'Recession has thrown up a challenge on the investment front'

D H Shankaramurthy

But in Karnataka, under the able leadership of D H Shankaramurthy, the State Planning Board is reinventing a new path, banking on the Vision 2020 for a paradigm shift in development initiatives. In an exclusive interview with N V Vijayakumar of Deccan Herald, he dwells on the priorities of the Yeddyurappa government for the rest of the term in office.

What is the role of the State Planning Board under growing centralisation of plan activities in the country?
Even though there is growing centralisation of plan activities in the country, we do not find any tug of war with the National Planning Commission since there is consensus on policy fronts among states. But actual differences come in fund allocation. Whenever the state’s request for more funds are not met with due concern, we fight with the Centre.

Can you explain about the Vision 2020 document?
Under the Vision 2020 for development, the board has identified 12 key transformations aimed at affirming its future policy to drive the state’s growth. It aims to achieve inclusive and shared growth in the state. Besides achieving rural prosperity through higher incomes from agriculture and allied activities, the document aims to achieve a sustainable and orderly process of industrialisation and urbanisation.

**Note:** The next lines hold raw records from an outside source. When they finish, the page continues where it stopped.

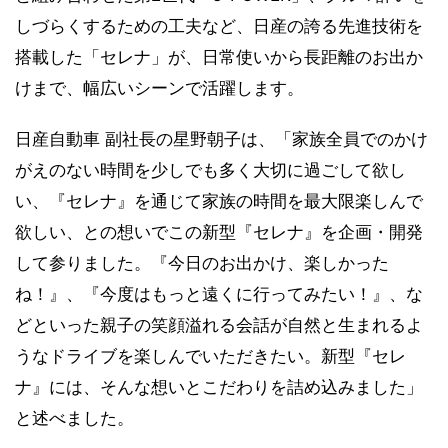
しづらくするための工夫など、日産の誇る先進技術を
搭載した「セレナ」が、日常使いから長距離のお出か
けまで、幅広いシーンで活躍します。
日産自動車 副社長の星野朝子は、「家族全員でのかけ
がえのない時間を少しでも多く大切に過ごして欲し
い、『セレナ』を通じて家族の時間を最大限楽しんで
欲しい、との想いでこの新型『セレナ』を企画・開発
して参りました。『今日のお出かけ、楽しかった
ね！』、『今度はもっと遠くに行ってみたい！』、な
どといった親子の笑顔溢れる会話が自然と生まれるよ
うなドライブを楽しんでいただきたい。新型『セレ
ナ』には、そんな想いとこだわりを詰め込みました」
と述べました。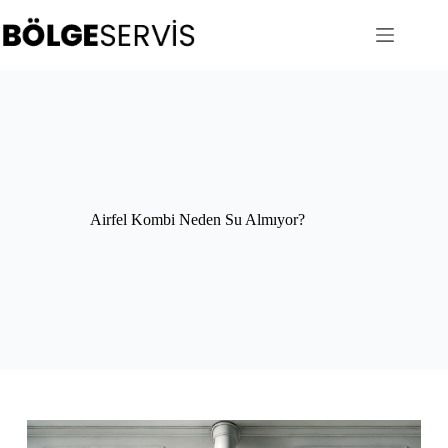
Skip
to
content
Airfel Kombi Neden Su Almıyor?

To implement programmes under Vision 2020, we have constituted six mission group for infrastructure development, rural economic development, social empowerment, human development, Karnataka heritage development and decentralisation programme.

How do you view the impact of recession and counter measures taken by Centre/state governments?
Recession hasn’t impacted the state much and our plan size had gone up from Rs 12,000 crore to Rs 29,000 crore. But this year we expect a Rs 6000 to 8000 crore slump in revenue collection. In the fiscal management front, the state government is in good stead. The Central government’s initiative to counter recession hasn’t had its effect on the state.

What are the plans envisaged by the state for resource mobilisation?
We have already taken loans from Asian Development Bank, World Bank, etc. But here the state government will have to follow the RBI norm that it should not exceed 3.4 per cent of the total GDP. If the need arises we will also approach other eminent global lenders.

Besides drought-like natural calamities, new trade treaties have put innumerable hurdles for the farming community. What are the state government’s initiatives in this regard?
Till now we haven’t given our farmers their due in the country. Though the Central government’s farm loan waiver scheme and state government’s initiatives do give succour for the debt-ridden farmers, we have to do much more for them. The Centre has constituted committees to look into drought and flood situation in various parts of the state. The state government is open minded even to constitute a debt relief commission to look into the agrarian crisis.   
How do you view direct funding for farmers, especially the fertiliser subsidy?
If subsidies are given directly to farmers, it will be used for some other activities on which the government will not have any control. It is better to give them subsidised products.

Rising foodgrains prices is a cause for concern. How can we tackle it?
Rising foodgrain prices have made life miserable. But the Centre has a greater role to play in maintaining the supply-demand balance. We have been doing our duty by improving the public distribution system and also curbing black-marketing. We need few more allotments in the foodgrains quota from the Centre.

Attracting investment for infrastructure projects is the need of the hour. Do you have any special initiative in this regard?
Global slowdown has thrown up a challenge on the investment on infrastructure front in the state. Through the forthcoming Karnataka Global Investors meet we hope to bring more investment in energy, roads, airports, ports, etc. It is modelled on the Gujarat initiatives. As part of modernising infrastructure in the hinterland of Karnataka, six new airports will come up in various district headquarters by the end of 2010.

Education being the core of all societies, what is the changes you are visualising?
It is the earnest desire of the state government to bring in a sea change on this front. But whenever we say something about education, people say that it is saffronisation. Introduction of Yoga in schools is only a part of the programme to nurture social conscious among the young. The state government is recognising schools, where there are only 10 students in a class. We need quality teachers, for which the government would implement new policy changes to bring about changes in the salary structure.